--- Begin DATA EXTRACT ---
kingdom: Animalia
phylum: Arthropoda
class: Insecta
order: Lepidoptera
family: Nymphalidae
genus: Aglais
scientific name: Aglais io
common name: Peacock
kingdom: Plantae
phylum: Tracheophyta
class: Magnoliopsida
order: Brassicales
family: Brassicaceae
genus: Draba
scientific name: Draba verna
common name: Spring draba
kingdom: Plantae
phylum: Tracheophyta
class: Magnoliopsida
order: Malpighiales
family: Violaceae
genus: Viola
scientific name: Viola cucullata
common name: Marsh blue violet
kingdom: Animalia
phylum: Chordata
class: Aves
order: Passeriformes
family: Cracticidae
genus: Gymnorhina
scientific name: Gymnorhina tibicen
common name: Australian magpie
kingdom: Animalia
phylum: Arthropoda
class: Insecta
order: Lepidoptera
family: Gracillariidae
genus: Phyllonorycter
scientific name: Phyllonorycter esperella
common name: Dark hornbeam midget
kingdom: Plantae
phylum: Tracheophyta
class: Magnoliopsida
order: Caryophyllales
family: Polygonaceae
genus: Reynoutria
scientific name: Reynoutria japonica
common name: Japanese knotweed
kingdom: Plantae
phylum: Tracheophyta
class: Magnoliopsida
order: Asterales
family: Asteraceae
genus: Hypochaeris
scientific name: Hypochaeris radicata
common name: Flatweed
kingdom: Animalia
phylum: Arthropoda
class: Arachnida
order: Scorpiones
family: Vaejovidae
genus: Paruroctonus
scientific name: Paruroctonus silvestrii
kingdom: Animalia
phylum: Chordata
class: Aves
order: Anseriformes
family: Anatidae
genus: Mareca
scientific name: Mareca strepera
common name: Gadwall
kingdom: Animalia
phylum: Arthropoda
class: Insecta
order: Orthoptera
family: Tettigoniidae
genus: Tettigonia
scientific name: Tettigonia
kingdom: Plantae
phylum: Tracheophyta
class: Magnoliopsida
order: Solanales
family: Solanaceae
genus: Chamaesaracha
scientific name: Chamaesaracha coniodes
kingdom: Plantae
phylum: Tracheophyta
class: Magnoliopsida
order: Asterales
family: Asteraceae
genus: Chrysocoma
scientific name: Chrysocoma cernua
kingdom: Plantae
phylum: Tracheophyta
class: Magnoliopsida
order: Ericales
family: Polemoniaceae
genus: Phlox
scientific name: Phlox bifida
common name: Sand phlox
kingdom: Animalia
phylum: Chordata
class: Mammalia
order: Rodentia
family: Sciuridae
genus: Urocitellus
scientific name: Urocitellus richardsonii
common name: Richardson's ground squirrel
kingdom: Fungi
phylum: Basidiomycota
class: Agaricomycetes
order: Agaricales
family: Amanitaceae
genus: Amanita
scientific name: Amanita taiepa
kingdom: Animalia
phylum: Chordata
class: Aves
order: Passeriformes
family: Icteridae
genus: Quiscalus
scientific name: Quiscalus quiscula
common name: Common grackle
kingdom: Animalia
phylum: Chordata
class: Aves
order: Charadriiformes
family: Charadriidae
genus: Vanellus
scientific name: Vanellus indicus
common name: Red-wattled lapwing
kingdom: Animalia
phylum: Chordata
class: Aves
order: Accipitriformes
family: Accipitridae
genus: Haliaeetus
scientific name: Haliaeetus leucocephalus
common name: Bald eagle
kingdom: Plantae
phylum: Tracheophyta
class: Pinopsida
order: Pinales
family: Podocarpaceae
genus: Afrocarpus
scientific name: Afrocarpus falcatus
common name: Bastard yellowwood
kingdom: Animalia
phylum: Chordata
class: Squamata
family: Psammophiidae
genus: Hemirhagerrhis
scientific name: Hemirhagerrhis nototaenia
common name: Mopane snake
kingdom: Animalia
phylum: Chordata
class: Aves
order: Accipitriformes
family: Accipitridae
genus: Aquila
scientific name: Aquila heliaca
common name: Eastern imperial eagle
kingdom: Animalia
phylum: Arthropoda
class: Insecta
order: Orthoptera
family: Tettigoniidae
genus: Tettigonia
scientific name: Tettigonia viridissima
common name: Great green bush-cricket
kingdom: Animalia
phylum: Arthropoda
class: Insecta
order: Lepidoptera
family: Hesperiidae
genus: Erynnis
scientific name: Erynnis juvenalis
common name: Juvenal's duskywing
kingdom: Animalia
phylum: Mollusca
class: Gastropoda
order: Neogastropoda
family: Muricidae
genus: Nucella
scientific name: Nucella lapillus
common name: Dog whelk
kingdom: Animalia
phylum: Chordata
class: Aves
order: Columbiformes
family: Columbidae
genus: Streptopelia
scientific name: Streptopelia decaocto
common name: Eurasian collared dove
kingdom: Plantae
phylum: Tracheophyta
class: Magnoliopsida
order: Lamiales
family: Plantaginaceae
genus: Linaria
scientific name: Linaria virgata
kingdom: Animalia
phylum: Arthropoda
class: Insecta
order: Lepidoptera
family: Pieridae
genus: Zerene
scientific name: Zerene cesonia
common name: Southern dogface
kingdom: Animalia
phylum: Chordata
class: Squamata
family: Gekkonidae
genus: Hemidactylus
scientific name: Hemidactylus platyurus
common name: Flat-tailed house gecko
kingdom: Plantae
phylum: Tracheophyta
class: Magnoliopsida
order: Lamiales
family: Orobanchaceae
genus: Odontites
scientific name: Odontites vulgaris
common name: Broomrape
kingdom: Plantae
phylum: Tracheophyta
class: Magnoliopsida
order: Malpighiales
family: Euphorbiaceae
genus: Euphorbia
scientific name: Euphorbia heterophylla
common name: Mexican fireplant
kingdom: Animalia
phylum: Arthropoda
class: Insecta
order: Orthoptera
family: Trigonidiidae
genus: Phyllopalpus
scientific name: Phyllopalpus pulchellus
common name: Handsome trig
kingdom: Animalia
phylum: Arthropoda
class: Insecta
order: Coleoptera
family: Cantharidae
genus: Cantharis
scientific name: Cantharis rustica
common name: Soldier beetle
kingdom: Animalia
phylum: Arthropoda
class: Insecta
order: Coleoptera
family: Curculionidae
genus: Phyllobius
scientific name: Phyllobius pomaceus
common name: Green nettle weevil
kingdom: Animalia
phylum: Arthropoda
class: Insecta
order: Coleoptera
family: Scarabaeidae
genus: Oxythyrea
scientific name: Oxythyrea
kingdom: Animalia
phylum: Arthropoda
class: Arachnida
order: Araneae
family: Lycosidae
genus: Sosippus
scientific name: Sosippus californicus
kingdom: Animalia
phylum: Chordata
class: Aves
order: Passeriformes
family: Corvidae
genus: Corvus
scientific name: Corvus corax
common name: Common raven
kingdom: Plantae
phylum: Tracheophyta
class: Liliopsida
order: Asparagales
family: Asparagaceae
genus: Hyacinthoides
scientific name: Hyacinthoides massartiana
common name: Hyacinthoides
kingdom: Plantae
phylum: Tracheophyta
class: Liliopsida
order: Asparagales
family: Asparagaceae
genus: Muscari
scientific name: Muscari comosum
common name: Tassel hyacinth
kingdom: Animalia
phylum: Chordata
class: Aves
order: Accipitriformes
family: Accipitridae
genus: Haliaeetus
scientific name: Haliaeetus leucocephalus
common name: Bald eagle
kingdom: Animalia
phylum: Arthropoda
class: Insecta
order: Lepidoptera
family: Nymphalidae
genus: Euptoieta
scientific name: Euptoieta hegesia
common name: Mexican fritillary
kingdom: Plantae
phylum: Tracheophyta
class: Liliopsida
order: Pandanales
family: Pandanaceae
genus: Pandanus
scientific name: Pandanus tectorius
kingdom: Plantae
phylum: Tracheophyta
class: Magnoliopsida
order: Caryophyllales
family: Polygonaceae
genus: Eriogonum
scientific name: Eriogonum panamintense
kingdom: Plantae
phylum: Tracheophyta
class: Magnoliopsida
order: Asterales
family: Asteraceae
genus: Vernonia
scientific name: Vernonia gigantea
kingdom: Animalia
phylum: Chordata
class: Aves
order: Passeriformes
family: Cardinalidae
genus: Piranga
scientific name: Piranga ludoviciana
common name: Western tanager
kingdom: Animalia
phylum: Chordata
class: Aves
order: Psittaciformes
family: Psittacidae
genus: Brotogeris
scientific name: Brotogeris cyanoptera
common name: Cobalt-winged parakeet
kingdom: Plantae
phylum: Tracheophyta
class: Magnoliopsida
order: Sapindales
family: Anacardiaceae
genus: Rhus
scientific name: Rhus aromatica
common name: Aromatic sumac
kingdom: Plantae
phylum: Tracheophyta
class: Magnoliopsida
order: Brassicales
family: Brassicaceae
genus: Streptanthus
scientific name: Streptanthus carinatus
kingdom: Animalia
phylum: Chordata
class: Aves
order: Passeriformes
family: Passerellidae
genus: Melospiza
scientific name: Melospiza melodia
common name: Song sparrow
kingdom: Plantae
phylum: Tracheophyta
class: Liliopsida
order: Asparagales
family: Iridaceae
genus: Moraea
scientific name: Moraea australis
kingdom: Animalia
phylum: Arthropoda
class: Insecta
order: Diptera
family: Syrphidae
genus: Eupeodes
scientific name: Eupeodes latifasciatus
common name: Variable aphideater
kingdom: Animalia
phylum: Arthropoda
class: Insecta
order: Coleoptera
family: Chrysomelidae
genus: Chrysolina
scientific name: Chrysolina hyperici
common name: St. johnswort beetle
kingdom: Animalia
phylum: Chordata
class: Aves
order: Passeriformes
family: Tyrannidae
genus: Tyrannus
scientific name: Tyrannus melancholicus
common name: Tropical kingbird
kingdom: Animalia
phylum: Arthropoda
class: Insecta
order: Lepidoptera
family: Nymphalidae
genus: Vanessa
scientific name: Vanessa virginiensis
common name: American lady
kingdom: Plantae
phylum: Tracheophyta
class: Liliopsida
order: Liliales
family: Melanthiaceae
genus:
--- End DATA EXTRACT ---
AIM OF THE EXERCISE
Starting at the first line of the records and stopping after the line that contains "common name: Marsh blue violet", turn each line into one string in a JSON list. Omit any blank lines.

OUTPUT
[
  "kingdom: Animalia",
  "phylum: Arthropoda",
  "class: Insecta",
  "order: Lepidoptera",
  "family: Nymphalidae",
  "genus: Aglais",
  "scientific name: Aglais io",
  "common name: Peacock",
  "kingdom: Plantae",
  "phylum: Tracheophyta",
  "class: Magnoliopsida",
  "order: Brassicales",
  "family: Brassicaceae",
  "genus: Draba",
  "scientific name: Draba verna",
  "common name: Spring draba",
  "kingdom: Plantae",
  "phylum: Tracheophyta",
  "class: Magnoliopsida",
  "order: Malpighiales",
  "family: Violaceae",
  "genus: Viola",
  "scientific name: Viola cucullata",
  "common name: Marsh blue violet"
]